Ben nodded absent mindedly. He had been deep in his own thoughts while entering the house. He had heard voices but blended out the meaning of them completely. Believing his guest talked about Griff he was taken by surprise by the sympathy that went out to him.
He watched Strack bringing over three glasses of brandy:" This has to be a terrible blow."
"Sure." Ben answered and took his glass.
"We talked about departing, to come back at a more suitable time. Perhaps when you had the time to come to terms with… everything. Sorted out what you need to." He sat down gingerly on the sofa.
"Sort out?" Ben's thoughts still focused on the question what he should do with Candy. The Forman had just stopped and turned, before he went off again. But he took Adam with him and that had been a relief for Ben. His oldest son could tackle everything, and at least Candy wouldn´t be alone.
But Lucas had acted just as strange. Lucas had nearly dragged him out to show him something that looked just like any other hole in any other fence on this ranch. If he hadn´t known better he had thought Lucas was stalling, but what for? Outside in the rain during a storm Ben couldn´t come up with an explanation for this weird behavior. When they finally came home Lucas was limping, he said his leg fell asleep. Ben had lost his patience and made him go back to the bunk house with the firm order to lay down. This whole ranch had gone crazy.
"As soon as you find a new engineer for the mine." Strack´s babbling made it through his thoughts.
"A new engineer?" asked Ben surprised.
"Well yes, now after your son…" Strack seem lost for words.
"My son?" Oh God, what had Joe done now?
"After your son's death I mean." Strack tried to proceed.
"My son is dead?" Ben interjected.
"Yes, well…"
"Which?"
"Which what?"
"Which son?"
"The oldest"
"Adam is dead?"
"Yes."
"Nonsense." Ben put down the brandy and rose from the chair.
"For God´s sake – He´s dead." Strack visibly lost momentum, he too rose:
"Take a sip. A little Brandy will help to get your spirits up."
"I should get my spirits up? Because my son is dead?" Ben eyed his guest suspiciously:
"Are you alright?"
Strack wasn´t more than ten minutes away from biting the table.
Nothing was going according to plan.
The father was supposed to come in, accidentally overhear about the tragic destiny of his first born son, brokenly take the brandy with the opium and die. Preferably still sitting in this armchair.
Strack would have called for help, this damn cook would have come.
Heart failure. Oh how tragic.
We don´t want to intrude any further on this mourning family.
We feel with you. Bla, bla, bla.
And off to Sacramento, to real streets and functioning toilettes. But this damn family.
Strack sighed deeply and made a decision.

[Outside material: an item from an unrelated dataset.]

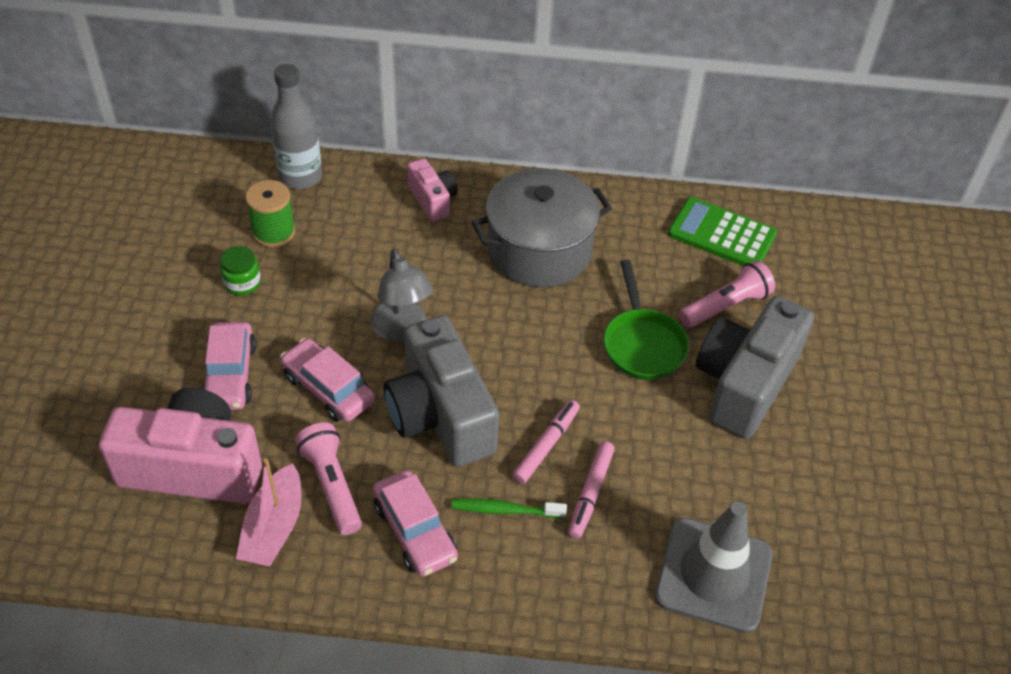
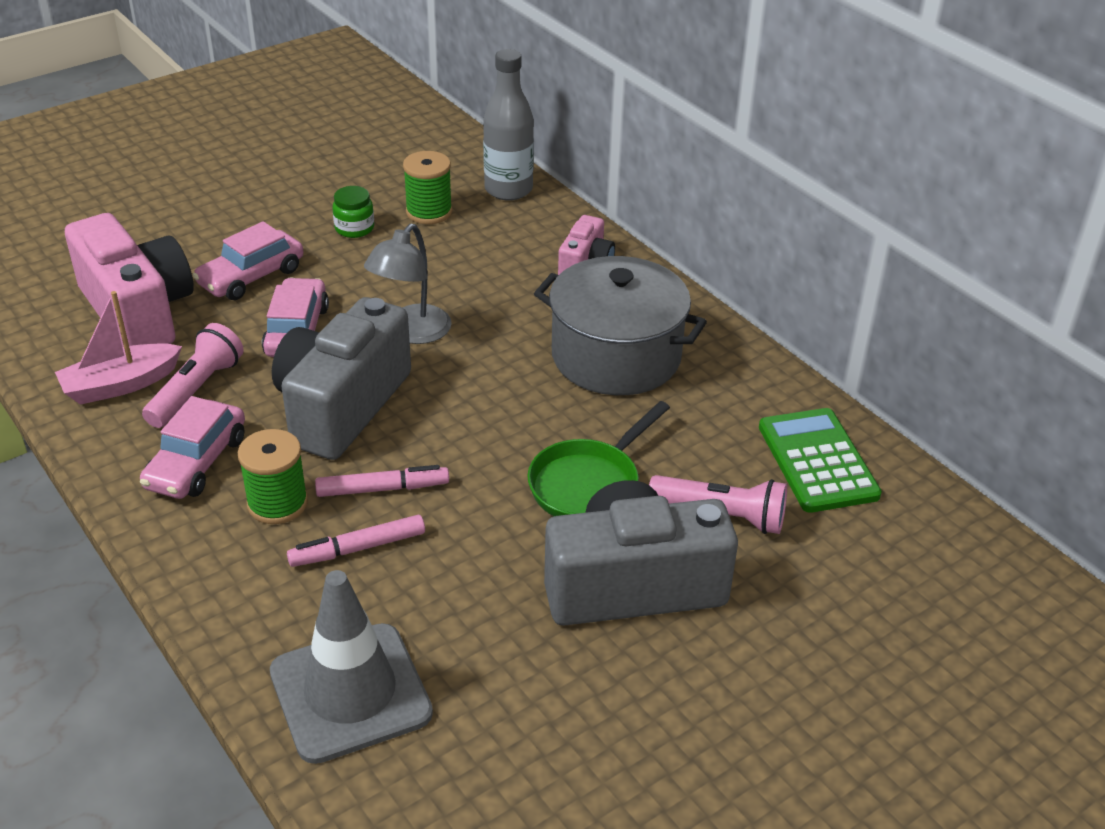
camera: 50 degrees right, 10 degrees down
green toothbrush [451,498,567,518] -> green spool [238,429,308,524]

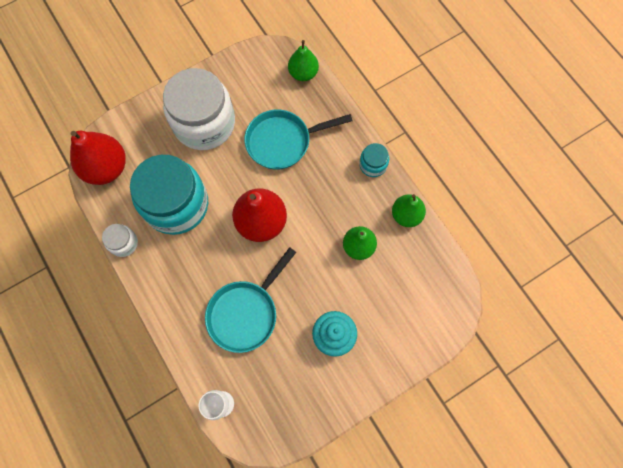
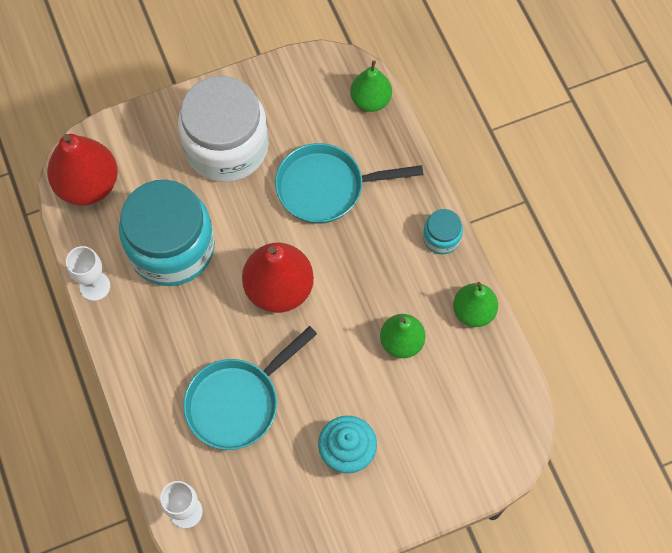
camera: 10 degrees right, 5 degrees down
white jar [102,224,138,257] -> white goblet [66,246,110,301]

The head of the Cartwright family would, overcome with grief over the death of his son, commit suicide with his own pistol. Whether he wanted to or not.
Of course it was somehow terrible that Strack had sat with him while he did it. He, of course, tried to stop him, but everything happened so fast….
"Schmied, make sure this cook isn´t in the kitchen", Schmied got up clumsily and tumbled through the Livingroom.
"And lock the front door on your way back." Strack shouted after him.
Schmied muttered something and then added: "Nobody there."
Strack waited for the reassuring snap of a lock before he reached for Ben´s gun.
"What are you doing?" Ben frowned, still eying his guest.
"It´s nothing personal." Strack said, and pulled the holster up nearer to him:
"Beautiful weapon, may I?"
"Sure." Ben said.
Strack drew the gun and admired it for some seconds, he slung the holster away from him. The heavy leather strap and buckle hit the curtain. Strack froze as the curtain expelled a painful gasp.